Between 2011 and 2013 54 percent of U.S. children ages three to four were not attending preschool, according to the most recent survey by Kids Count Data Center, an organization that provides data on child and family well-being across the country.
Furthermore, in Missouri, between 2011 and 2013, an estimated 56 percent of children age three to four were not in preschool — that’s 88,000 kids.
According to the Society for Research in Child Development, the benefits preschool has on children are numerous, from growth opportunities to social and emotional development, early development of language, literacy, math, cognitive skills and motor skills, nurturing of curiosity and so much more.
However, the high costs and limited accessibility of early childhood education programs in many areas across the country play a major role in preventing or discouraging parents from sending their children to preschool.
President Obama covered this issue during his 2013 State of the Union Address, echoing the importance of children starting education early and proposing to work with individual states on making high-quality preschool available to every child in America.
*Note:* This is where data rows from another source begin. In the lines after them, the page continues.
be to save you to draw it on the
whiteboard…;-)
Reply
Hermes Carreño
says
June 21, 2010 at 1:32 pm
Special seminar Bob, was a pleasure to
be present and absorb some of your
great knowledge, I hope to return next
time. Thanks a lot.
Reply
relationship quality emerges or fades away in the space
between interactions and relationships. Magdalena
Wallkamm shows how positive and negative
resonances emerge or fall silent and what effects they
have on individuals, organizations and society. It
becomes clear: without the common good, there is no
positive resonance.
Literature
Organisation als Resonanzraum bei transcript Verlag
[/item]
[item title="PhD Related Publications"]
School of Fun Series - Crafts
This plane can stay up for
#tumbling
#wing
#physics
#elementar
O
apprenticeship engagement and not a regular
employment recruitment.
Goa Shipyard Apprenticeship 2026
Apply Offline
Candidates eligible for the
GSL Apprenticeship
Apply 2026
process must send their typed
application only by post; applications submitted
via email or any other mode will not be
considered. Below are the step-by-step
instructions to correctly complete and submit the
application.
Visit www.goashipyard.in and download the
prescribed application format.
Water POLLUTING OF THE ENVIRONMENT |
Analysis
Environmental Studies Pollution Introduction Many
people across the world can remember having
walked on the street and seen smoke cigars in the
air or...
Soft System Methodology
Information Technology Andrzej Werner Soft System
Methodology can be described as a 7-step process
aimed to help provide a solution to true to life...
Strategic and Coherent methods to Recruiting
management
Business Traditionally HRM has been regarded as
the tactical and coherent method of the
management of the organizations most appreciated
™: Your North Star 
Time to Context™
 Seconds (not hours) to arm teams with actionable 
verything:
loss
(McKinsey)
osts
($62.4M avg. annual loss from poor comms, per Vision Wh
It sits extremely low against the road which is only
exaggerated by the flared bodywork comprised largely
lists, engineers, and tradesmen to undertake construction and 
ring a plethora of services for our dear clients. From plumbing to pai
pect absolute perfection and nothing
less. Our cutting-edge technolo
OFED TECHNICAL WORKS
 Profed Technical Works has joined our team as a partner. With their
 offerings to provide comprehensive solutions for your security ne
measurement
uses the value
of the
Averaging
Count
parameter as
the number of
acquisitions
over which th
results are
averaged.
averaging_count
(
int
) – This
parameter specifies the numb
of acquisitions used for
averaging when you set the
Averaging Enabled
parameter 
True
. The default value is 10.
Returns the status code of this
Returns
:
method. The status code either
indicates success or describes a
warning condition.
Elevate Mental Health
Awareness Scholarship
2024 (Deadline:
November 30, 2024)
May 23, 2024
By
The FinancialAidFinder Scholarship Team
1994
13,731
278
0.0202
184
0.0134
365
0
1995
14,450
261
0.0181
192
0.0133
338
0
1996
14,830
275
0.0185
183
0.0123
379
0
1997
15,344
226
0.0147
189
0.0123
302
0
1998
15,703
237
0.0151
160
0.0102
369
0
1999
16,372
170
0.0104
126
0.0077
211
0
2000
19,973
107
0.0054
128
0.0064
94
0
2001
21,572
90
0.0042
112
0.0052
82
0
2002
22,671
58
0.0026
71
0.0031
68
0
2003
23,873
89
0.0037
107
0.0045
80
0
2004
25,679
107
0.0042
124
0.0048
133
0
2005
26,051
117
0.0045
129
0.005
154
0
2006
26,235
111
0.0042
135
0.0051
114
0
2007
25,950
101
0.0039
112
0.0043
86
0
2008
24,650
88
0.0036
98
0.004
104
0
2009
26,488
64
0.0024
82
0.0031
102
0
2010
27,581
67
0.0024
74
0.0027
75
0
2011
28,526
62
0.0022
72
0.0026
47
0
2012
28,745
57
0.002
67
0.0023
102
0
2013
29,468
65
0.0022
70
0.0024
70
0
“In states that make it a priority to educate our youngest children… studies show students grow up more likely to read and do math at grade level, graduate high school, hold a job, form more stable families of their own. We know this works,” explained the President in a press release.
“Let’s do what works and make sure none of our children start the race of life already behind.”
There are several national organizations working with this very goal in mind: making preschool a possibility for all children. These groups include BUILD, Ready Nation, Every Child Matters, First Five Years Fund, Kids Count (as mentioned above), and many others.
In the fight for all children to have access to not only preschools, but quality preschools, an important element is making sure we are preparing qualified, exceptional educators to shape the minds of these young children.
William Woods University bachelors in elementary education students have the opportunity to obtain the Early Childhood Endorsement, which prepares them for education careers teaching from beginning of school to third grade.
Through the endorsement students will take courses like EDU 281: Early Childhood Principles and EDU 313: Early Childhood Program Management, where they will learn appropriate practices and early childhood teaching principles, supervision techniques, planning environments and evaluation procedures. The curriculum also includes 16 hours of classroom experience in a preschool through third-grade setting.